* CONSIGNES *
• a. Que dit le texte sur la lutte contre le dopage ?
(i) À quelle date le CEPD a-t-il envoyé son courrier ?
(ii) À qui ce courrier était-il destiné ?
(iii) Quand le SIPRP a-t-il été révisé ?
• b. Ces affirmations correspondent-elles au texte sur la lutte contre le dopage ? Répondez par oui ou par non et citez les mots qui le prouvent.
(i) Le courrier du CEPD a été adressé à la Commission européenne.
(ii) Les traitements liés à la lutte contre le dopage ne peuvent être mis en œuvre qu’au niveau mondial.
(iii) Le SIPRP a été révisé en 2019.
• c. Recopiez sans rien changer tout le passage du texte sur la lutte contre le dopage qui va de « LA LUTTE CONTRE LE DOPAGE ET » jusqu’à « contre le dopage. ».

====== EXTRAIT DU TEXTE ======

LA LUTTE CONTRE LE DOPAGE ET LA PROTECTION DES DONNEES PERSONNELLES
Le Comité européen à la protection des données (CEPD) a adressé le 9 octobre 2019 un courrier à la Présidence du Conseil de l’Union Européenne sur les modalités de traitement des données personnelles dans le cadre de la lutte contre le dopage.
Pourquoi ce courrier est-il intéressant ? Parce qu'il illustre les difficultés concrètes posées par l’encadrement du traitement de données personnelles particulièrement « sensibles » dans un contexte international. En effet, compte-tenu de la spécificité de la lutte contre le dopage, les traitements mis en œuvre ne peuvent l’être qu’au niveau mondial. Les organisations chargées de la lutte contre le dopage ont donc adopté des règles au niveau international, comprenant notamment un « Standard international pour la protection des renseignements personnels (SIPRP) » (révisé au mois de juin 2018).

====== DOCUMENTS FOURNIS ======

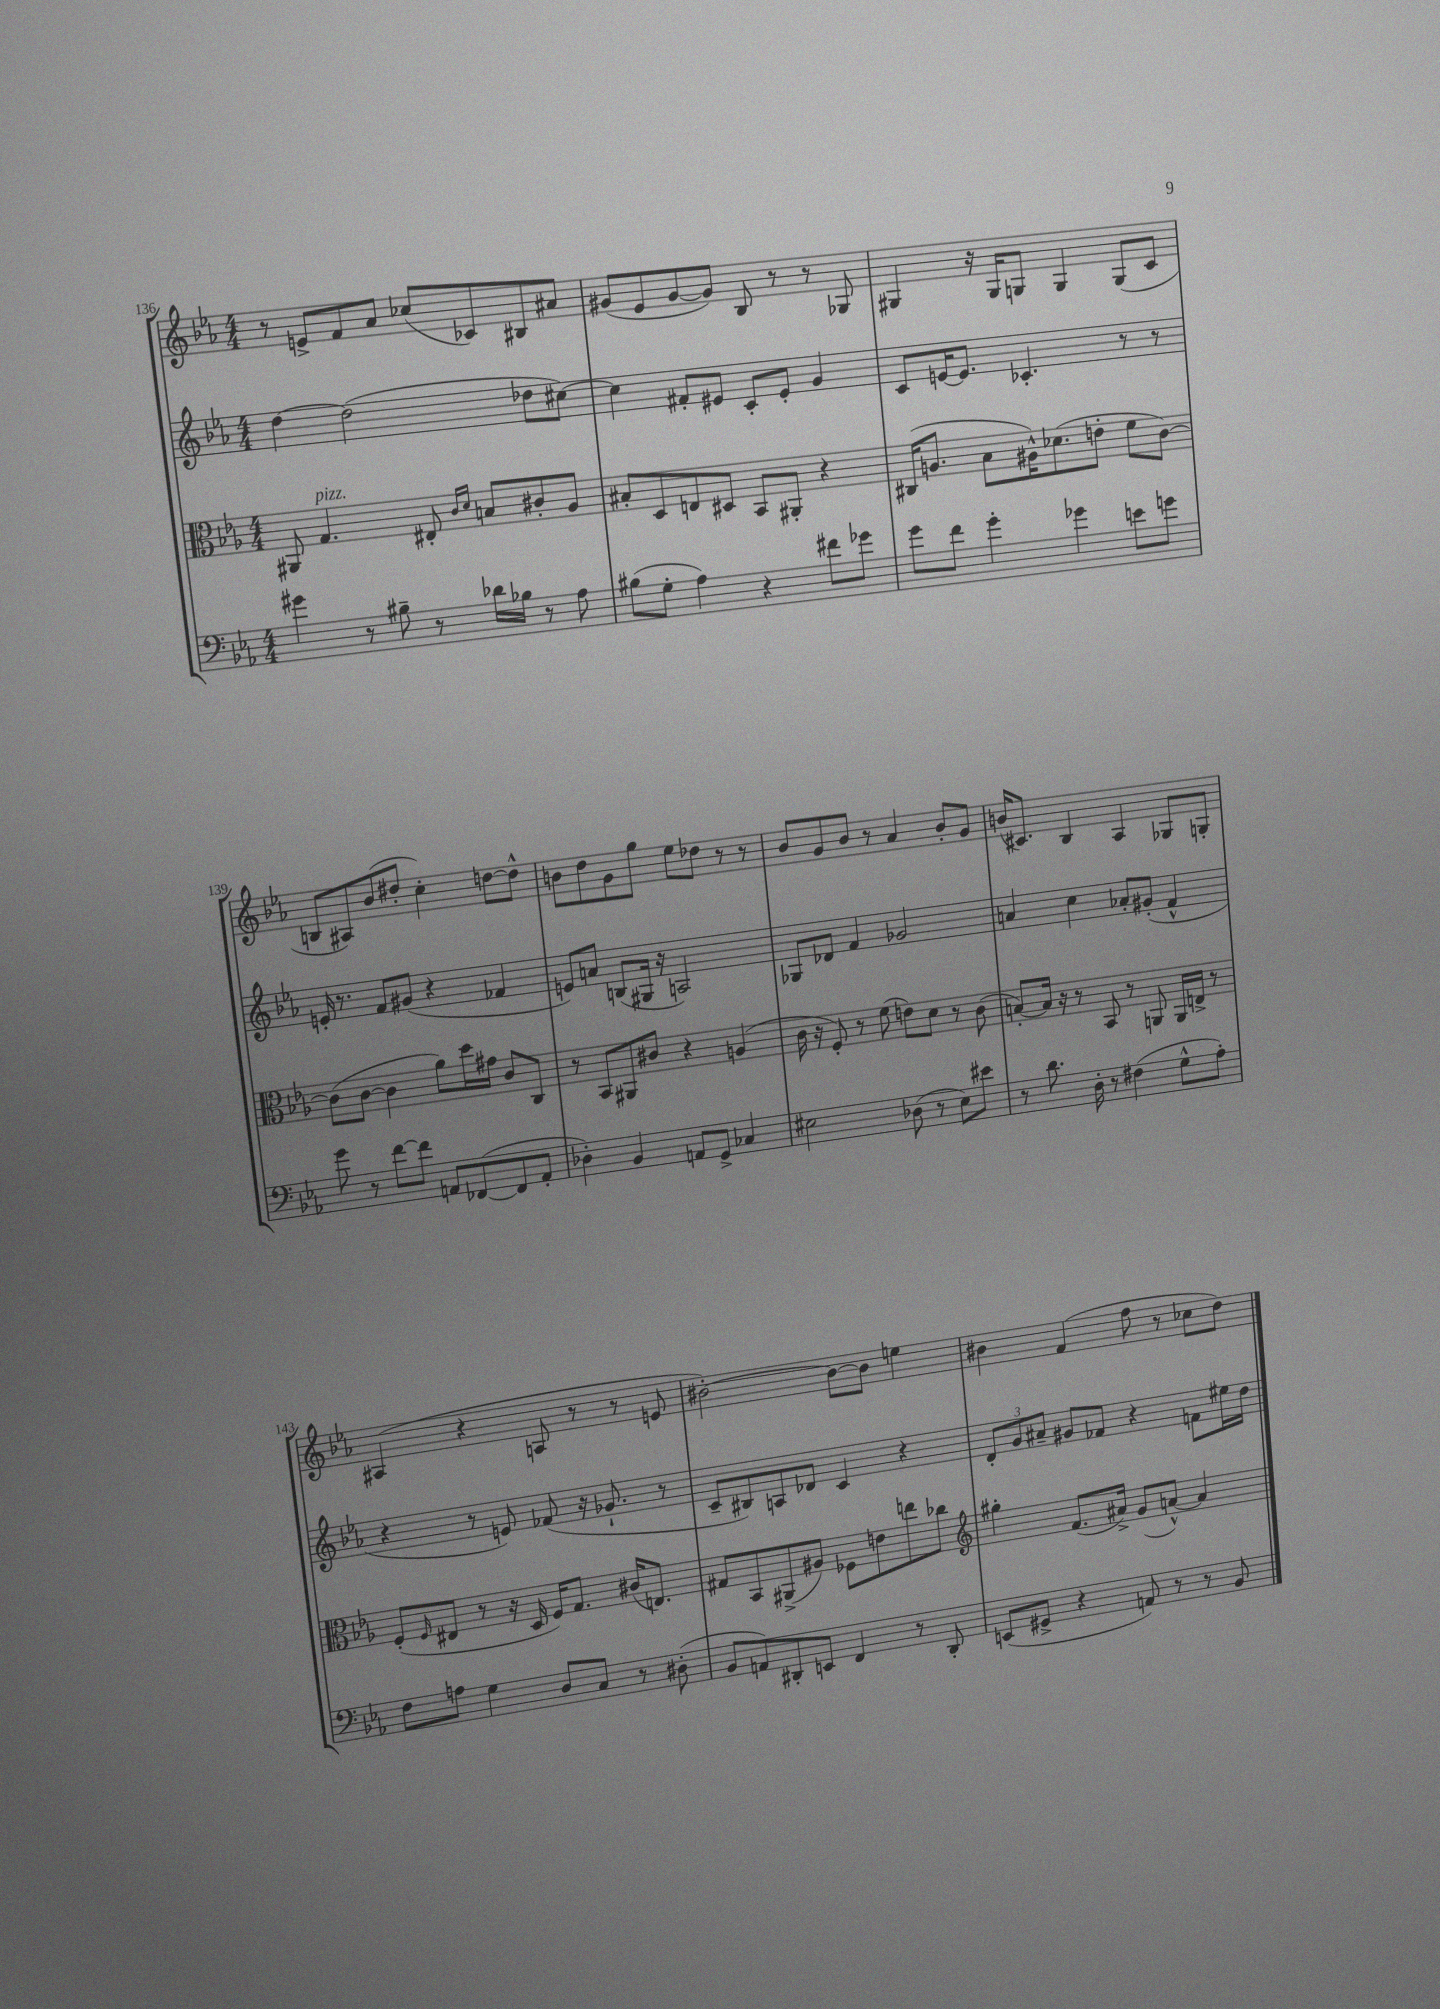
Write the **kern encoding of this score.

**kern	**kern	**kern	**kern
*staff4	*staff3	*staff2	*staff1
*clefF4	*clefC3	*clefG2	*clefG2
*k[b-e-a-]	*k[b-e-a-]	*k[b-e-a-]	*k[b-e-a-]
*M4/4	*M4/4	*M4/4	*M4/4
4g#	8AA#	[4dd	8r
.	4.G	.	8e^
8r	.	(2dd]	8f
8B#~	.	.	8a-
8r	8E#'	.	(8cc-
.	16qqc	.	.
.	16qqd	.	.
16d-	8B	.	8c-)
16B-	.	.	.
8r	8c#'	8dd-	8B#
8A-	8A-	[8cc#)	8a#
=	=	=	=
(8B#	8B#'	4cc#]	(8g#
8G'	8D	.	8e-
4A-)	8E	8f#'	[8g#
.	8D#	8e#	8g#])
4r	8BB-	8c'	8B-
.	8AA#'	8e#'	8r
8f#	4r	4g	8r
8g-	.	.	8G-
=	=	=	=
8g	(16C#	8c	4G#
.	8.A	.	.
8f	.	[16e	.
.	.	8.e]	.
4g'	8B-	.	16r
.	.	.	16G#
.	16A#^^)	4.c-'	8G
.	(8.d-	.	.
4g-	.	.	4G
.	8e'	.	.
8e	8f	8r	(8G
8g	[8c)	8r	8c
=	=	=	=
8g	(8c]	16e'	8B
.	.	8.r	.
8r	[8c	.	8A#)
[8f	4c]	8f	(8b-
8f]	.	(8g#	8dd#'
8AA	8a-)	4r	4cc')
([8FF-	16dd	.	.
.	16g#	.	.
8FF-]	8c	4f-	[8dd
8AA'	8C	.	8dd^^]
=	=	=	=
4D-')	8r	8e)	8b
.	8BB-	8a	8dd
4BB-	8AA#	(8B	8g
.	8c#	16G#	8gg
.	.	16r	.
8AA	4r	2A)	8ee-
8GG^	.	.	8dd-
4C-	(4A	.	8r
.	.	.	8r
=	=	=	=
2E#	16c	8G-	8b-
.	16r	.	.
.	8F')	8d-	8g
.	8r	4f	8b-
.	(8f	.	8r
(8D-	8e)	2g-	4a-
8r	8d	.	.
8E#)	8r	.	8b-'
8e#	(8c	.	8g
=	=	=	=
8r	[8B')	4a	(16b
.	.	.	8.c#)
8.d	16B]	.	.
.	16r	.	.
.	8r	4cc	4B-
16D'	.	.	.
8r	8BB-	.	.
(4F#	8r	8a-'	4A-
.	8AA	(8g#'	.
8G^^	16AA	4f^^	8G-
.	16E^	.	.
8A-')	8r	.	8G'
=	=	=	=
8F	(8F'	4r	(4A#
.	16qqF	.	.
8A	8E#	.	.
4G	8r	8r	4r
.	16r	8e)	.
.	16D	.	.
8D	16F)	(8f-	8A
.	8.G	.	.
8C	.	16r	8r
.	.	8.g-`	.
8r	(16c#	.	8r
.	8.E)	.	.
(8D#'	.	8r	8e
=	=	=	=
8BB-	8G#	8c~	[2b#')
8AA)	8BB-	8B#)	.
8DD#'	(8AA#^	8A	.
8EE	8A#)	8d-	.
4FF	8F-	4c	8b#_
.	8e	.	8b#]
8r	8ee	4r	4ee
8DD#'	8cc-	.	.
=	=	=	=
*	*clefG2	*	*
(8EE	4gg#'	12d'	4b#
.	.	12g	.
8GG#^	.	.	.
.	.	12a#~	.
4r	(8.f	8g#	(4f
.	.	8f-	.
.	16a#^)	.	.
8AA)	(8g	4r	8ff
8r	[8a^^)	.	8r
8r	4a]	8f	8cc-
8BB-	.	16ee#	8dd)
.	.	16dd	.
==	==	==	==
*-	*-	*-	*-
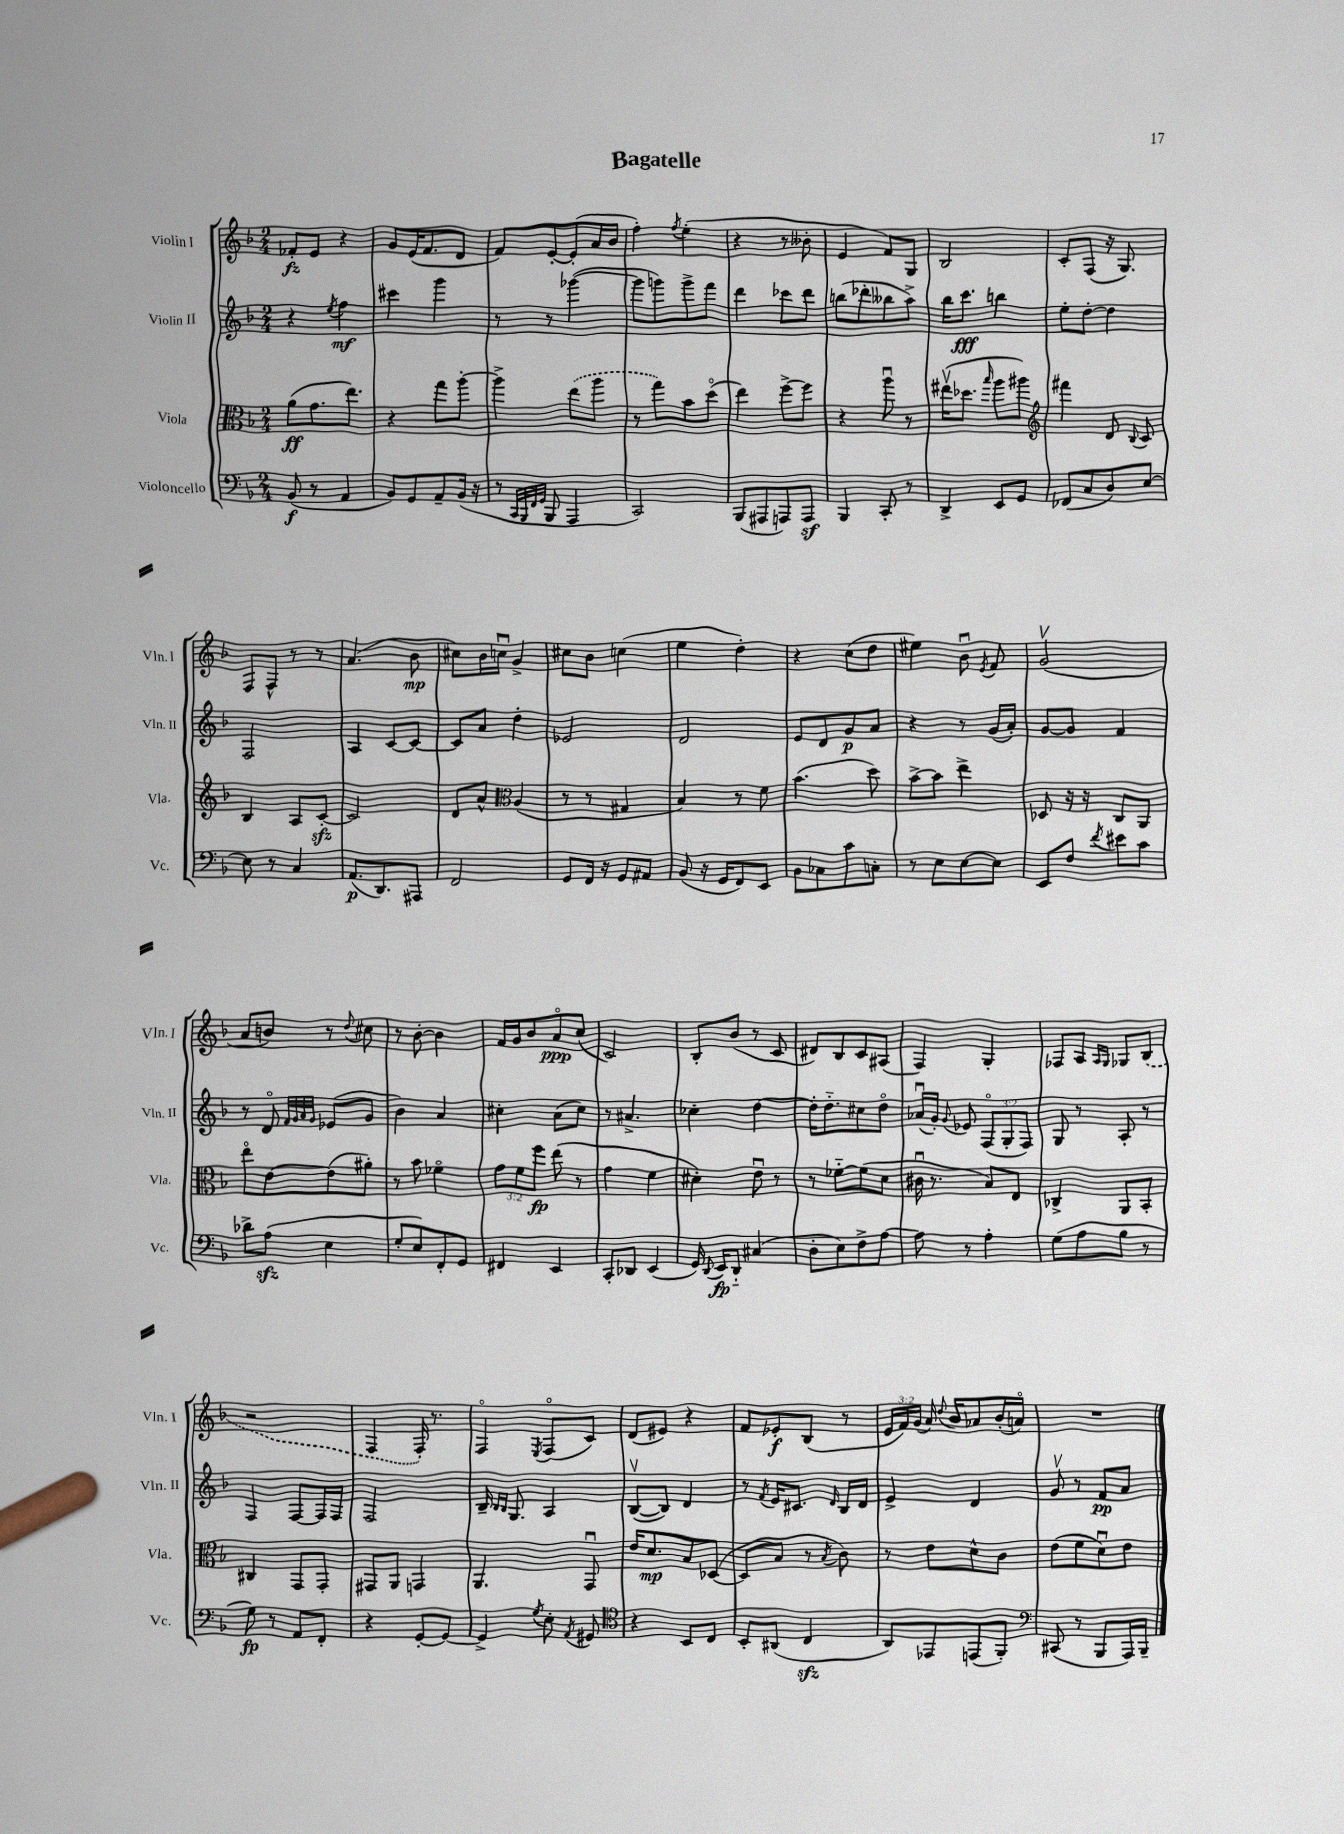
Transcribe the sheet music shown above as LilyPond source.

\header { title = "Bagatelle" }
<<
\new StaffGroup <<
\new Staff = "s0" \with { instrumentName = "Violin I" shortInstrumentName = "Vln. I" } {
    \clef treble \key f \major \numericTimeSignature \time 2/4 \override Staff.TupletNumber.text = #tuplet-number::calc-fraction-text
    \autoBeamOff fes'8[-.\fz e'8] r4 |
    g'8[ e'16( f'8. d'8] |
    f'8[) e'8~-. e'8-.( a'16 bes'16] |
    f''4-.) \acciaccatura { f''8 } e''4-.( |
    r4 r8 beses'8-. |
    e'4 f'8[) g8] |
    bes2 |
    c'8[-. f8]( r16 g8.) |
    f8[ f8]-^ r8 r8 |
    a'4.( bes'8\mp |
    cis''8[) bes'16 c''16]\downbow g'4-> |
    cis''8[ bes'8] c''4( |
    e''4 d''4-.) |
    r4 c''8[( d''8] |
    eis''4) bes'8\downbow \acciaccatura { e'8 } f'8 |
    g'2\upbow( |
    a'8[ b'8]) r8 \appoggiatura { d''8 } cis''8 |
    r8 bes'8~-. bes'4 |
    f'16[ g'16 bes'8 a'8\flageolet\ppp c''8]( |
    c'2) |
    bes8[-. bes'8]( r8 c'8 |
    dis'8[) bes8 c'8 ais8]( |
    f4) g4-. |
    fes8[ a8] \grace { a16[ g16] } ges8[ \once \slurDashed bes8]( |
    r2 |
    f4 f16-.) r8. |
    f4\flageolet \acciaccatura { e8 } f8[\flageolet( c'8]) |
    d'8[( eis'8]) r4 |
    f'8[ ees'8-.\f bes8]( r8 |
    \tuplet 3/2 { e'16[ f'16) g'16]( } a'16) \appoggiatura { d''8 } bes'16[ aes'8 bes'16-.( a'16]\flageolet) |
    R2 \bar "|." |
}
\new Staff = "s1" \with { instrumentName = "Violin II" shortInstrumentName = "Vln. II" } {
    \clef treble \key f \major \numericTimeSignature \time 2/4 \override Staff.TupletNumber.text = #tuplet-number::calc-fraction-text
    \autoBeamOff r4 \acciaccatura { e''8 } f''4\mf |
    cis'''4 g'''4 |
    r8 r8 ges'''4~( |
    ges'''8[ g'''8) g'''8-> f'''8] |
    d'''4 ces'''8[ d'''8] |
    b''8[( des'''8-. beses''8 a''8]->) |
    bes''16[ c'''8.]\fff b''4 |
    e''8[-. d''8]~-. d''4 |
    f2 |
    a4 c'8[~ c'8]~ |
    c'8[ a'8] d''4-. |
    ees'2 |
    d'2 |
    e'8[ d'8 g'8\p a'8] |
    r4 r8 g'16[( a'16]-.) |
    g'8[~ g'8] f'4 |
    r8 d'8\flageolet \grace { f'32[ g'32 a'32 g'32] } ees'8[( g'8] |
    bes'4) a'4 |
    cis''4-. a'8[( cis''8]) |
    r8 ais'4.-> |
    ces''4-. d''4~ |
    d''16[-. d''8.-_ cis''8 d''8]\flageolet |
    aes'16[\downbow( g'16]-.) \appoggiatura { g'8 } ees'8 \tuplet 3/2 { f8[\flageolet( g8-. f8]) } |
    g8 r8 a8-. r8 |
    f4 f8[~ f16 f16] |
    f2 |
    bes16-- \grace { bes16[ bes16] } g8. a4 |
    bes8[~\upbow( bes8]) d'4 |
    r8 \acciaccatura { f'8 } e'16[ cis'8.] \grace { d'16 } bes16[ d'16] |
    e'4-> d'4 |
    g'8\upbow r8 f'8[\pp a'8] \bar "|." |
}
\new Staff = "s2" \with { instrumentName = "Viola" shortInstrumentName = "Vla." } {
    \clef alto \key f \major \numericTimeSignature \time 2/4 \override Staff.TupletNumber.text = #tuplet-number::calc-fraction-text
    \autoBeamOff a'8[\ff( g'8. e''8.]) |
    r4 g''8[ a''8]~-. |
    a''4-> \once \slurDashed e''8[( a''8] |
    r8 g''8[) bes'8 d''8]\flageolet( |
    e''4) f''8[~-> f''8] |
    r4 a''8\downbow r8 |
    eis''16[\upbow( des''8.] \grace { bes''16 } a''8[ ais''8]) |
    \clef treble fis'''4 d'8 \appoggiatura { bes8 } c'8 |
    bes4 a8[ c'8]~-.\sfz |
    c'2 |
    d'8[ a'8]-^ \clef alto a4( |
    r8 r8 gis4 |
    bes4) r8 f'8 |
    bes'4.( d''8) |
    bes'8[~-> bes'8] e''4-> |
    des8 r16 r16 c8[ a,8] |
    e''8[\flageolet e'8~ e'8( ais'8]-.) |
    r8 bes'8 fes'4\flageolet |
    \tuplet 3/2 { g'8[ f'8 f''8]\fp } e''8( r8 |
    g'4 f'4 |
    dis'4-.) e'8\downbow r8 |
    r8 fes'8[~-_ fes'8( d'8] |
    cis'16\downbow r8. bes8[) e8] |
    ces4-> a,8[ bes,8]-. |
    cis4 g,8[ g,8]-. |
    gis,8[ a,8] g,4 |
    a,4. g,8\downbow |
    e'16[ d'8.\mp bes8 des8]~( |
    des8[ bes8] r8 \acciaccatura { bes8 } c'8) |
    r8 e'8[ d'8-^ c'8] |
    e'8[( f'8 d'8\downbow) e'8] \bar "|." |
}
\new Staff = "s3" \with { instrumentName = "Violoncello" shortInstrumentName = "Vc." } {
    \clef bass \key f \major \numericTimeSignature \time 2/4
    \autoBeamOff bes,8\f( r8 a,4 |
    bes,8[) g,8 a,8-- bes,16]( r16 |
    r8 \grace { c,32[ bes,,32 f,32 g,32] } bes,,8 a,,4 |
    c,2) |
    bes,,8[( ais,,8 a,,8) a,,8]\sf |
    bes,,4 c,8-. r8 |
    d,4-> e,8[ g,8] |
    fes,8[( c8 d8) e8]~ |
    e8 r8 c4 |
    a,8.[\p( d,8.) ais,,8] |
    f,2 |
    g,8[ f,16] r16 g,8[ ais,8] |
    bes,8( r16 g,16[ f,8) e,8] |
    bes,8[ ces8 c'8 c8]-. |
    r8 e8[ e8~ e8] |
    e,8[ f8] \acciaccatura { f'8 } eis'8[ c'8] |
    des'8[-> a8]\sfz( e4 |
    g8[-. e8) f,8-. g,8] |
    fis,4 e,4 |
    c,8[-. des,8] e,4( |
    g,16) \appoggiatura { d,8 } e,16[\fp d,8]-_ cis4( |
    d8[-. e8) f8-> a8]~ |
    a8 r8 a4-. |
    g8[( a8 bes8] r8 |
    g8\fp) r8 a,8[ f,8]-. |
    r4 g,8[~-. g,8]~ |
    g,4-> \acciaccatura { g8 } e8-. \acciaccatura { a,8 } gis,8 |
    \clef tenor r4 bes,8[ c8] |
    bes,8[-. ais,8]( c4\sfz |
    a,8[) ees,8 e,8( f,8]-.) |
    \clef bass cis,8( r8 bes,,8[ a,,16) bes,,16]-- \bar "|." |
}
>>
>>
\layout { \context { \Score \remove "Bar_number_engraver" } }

======

* CORRIGÉ *
• a.
(i) Le 9 octobre 2019.
(ii) À la Présidence du Conseil de l’Union Européenne.
(iii) Au mois de juin 2018.

• b.
(i) Non : « à la Présidence du Conseil de l’Union Européenne ».
(ii) Oui : « les traitements mis en œuvre ne peuvent l’être qu’au niveau mondial ».
(iii) Non : « (révisé au mois de juin 2018) ».

• c.
LA LUTTE CONTRE LE DOPAGE ET LA PROTECTION DES DONNEES PERSONNELLES
Le Comité européen à la protection des données (CEPD) a adressé le 9 octobre 2019 un courrier à la Présidence du Conseil de l’Union Européenne sur les modalités de traitement des données personnelles dans le cadre de la lutte contre le dopage.